Three domestic automakers meet with George W. Bush

Washington, D.C. – The CEOs of the three domestic automakers met with President George W. Bush yesterday. Tom LaSorda of Chrysler Group, Alan Mulally of Ford and Rick Wagoner of General Motors met with the president to discuss issues related to the auto industry, and to overall American manufacturing competitiveness.

According to a statement issued jointly by the three automakers, discussions included energy security, the affordability and quality of health care, the trade imbalance caused by an artificially weak yen, and the rising cost of vehicle production materials. The statement included the following points:

On energy: The automakers support the government’s call for continued development and use of renewable fuels to lessen America’s dependence on imported oil. The CEOs said they are willing to do their part to increase the use of renewable fuels, and stand ready to make half of their annual vehicle production E85 fuel-flexible or capable of running on biodiesel by 2012. Any vehicle production increase must be accompanied by continuing incentives that encourage the manufacture, distribution and availability of renewable fuels and the production of flexible-fuel vehicles.

On manufacturing competitiveness: The automakers said that their three companies are the source, directly or indirectly, of over seven million U.S. jobs, and that they have invested over US$38 billion in the U.S. in the last four years.

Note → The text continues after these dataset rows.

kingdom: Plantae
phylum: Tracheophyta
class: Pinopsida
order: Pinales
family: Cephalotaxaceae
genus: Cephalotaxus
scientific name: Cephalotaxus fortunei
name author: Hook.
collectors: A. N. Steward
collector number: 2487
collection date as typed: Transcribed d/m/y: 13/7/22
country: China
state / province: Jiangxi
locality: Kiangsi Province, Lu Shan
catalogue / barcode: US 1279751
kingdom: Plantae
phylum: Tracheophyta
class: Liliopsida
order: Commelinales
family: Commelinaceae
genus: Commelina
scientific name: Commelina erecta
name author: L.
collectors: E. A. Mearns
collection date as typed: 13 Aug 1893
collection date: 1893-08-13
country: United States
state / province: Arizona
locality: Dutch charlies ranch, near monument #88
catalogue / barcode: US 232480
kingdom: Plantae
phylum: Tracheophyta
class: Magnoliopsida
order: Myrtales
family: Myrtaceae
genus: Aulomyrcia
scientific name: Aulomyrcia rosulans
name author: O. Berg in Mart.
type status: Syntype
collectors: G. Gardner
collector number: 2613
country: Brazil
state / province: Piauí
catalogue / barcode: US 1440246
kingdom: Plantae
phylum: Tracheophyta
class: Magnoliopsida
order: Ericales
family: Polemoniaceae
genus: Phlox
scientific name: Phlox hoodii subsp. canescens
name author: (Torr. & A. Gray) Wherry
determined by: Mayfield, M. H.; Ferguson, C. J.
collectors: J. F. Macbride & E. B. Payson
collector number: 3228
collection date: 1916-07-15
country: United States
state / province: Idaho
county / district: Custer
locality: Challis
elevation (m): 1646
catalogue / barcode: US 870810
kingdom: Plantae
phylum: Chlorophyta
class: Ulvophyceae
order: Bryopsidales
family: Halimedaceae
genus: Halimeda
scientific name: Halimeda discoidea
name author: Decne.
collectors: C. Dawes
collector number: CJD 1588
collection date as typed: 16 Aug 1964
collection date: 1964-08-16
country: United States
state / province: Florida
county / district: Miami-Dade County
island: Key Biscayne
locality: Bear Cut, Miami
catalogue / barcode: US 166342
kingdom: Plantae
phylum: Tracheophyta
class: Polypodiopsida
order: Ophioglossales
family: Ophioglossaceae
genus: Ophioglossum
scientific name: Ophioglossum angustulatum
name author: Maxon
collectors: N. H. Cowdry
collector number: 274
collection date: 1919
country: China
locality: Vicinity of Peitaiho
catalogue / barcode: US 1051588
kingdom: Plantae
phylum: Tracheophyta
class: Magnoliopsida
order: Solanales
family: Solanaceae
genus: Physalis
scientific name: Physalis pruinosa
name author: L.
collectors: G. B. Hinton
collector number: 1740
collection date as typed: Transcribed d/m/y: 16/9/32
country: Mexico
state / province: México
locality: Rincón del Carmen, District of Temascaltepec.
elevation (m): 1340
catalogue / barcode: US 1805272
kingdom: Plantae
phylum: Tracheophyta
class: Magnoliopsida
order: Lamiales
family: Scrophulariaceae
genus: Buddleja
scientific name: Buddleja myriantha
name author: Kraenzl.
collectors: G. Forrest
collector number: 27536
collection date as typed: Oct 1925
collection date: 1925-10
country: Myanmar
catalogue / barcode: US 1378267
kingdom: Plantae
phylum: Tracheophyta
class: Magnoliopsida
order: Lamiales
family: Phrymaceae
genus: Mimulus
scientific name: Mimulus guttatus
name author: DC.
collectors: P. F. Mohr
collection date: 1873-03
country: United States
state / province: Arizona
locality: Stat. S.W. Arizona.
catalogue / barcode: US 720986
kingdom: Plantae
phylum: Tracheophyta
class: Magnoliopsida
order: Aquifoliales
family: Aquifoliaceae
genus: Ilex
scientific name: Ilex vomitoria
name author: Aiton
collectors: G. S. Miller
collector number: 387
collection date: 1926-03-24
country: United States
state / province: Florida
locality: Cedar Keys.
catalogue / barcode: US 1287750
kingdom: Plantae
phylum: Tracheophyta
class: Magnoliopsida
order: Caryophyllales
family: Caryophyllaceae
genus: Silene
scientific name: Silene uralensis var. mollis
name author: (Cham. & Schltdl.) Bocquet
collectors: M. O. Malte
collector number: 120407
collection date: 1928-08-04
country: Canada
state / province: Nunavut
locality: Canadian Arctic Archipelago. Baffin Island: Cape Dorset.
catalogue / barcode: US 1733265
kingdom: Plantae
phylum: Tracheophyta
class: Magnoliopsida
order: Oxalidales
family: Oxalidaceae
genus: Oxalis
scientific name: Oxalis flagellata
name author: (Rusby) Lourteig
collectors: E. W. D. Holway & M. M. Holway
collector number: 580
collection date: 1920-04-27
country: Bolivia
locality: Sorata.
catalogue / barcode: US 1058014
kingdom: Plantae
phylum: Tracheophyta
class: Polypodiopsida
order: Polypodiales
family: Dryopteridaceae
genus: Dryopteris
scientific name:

According to the statement, “However, the economic benefits and the well-paying jobs our industry and nearly all manufacturing provide are declining in part because the competitive playing field is not level. Some of our principal foreign competitors benefit immensely from national control and subsidization of health care costs in their home countries, and from fiscal and trade policies which keep local currencies weak and make import of U.S. products difficult.”

On currency: The automakers stated that, this year, Japanese vehicle imports into the U.S. will reach 2.3 million, further exploited by the artificial weakness of the yen. The automakers asked the President to take action to address the weak yen, as “we are very willing to make difficult decisions to transform our businesses to compete successfully, but we are not in a position to counter the effects of an excessively weak yen.”

On production costs: The automakers discussed the rising cost of production materials such as domestic steel, which is currently protected from competition. In the face of higher costs for steel and supply disruptions, the automakers asked that the administration recognize that continued protection of steel from competition is harming U.S. manufacturing and is no longer needed.